The dazzling colours of the cloth
Today’s post includes an excerpt of something I am writing. It is relevant to recent posts and yesterday’s excerpt on patriarchy. It slightly touches upon agency and circumstances, the underlying religious or political ideologies, and the socio-economic systems these support or reflect. Patriarchy is a structure that was never meant to support connectedness, egalitarian relationships or equal opportunities. It permeates many religious, political, health, educational, employment, relational and familial contexts.

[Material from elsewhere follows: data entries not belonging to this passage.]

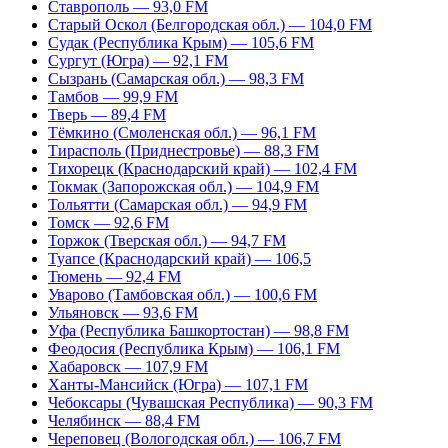
Ставрополь — 93,0 FM
Старый Оскол (Белгородская обл.) — 104,0 FM
Судак (Республика Крым) — 105,6 FM
Сургут (Югра) — 92,1 FM
Сызрань (Самарская обл.) — 98,3 FM
Тамбов — 99,9 FM
Тверь — 89,4 FM
Тёмкино (Смоленская обл.) — 96,1 FM
Тирасполь (Приднестровье) — 88,3 FM
Тихорецк (Краснодарский край) — 102,4 FM
Токмак (Запорожская обл.) — 104,9 FM
Тольятти (Самарская обл.) — 94,9 FM
Томск — 92,6 FM
Торжок (Тверская обл.) — 94,7 FM
Туапсе (Краснодарский край) — 106,5
Тюмень — 92,4 FM
Уварово (Тамбовская обл.) — 100,6 FM
Ульяновск — 93,6 FM
Уфа (Республика Башкортостан) — 98,8 FM
Феодосия (Республика Крым) — 106,1 FM
Хабаровск — 107,9 FM
Ханты-Мансийск (Югра) — 107,1 FM
Чебоксары (Чувашская Республика) — 90,3 FM
Челябинск — 88,4 FM
Череповец (Вологодская обл.) — 106,7 FM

(Excerpt from a longer thread)
‘…… People are made redundant because of the way economies are set up and they receive poor health care because of the nature of the existing care system policies. Women are paid less or fired first because of inequity at the work place. Since, it is not possible to live in a vacuum, the laws of nature and societal realities impact all aspects of our life to a varying degree. Thus, the agency we exert is dependent on external and internal factors……. Exteriority and interiority are always locked in a dance…….. In my early twenties I worked at the conveyor belt of a pharmaceutical factory putting pills in containers. After a while I was asked to move to a different department, which was separated from the big ground floor area by glass because it was toxic. A group of women worked around a long table, some of them wearing medical masks. When I initially got hired I had been asked if I wanted to work in that department because the pay was higher. I had turned down the offer bearing in mind my early asthma history. One Friday afternoon before leaving I was summoned by the supervisor, who told me I would be working in the glassed section starting on Monday. Seeing my disappointment he gave me a pat on the shoulder and said I should be glad I would be earning more money. I looked at the women through the glass panels. They seemed to be doing fine. On my first day I observed that despite the focus that counting pills into containers required, working around a table supported a constant flow of story telling…. Working at a conveyor belt was different. One was immersed in fast counting and packing. Hand movements became automated, but the counting didn’t leave room for reverie and mind wandering. There wasn’t much interaction with others. I had thought it might be okay after all. But it did not take long for breathing and allergy type symptoms to appear. I found that my scope of agency within that context was limited to two choices. I could quit or keep working and get sick.……..
This last dozen of years I have constantly faced the dilemma of questioning and breaking the silence or remaining silent. In her book, Refuge, Terry Tempest Williams writes: ‘I must question everything, even if it means losing my faith, even if it means becoming a member of a border tribe among my own people. Tolerating blind obedience in the name of patriotism or religion ultimately takes our lives.’ For me breaking the silence has brought on a lot of additional suffering, but also, the knowing that silence doesn’t always protect. Neither does it change beliefs or stop dynamics at play. One way to deepen the understanding and accelerate the waking up to the working of things is to pick up the thread of each event, injustice, loss or decision, and follow it all the way back to its origins. One is bound to observe repetition of patterns and underlying dynamics below the surface of the frozen lake. Each new realisation increases our capacity for presence. As we discern more of the threads we catch a glimpse of the breadth and the dazzling colours of the cloth.’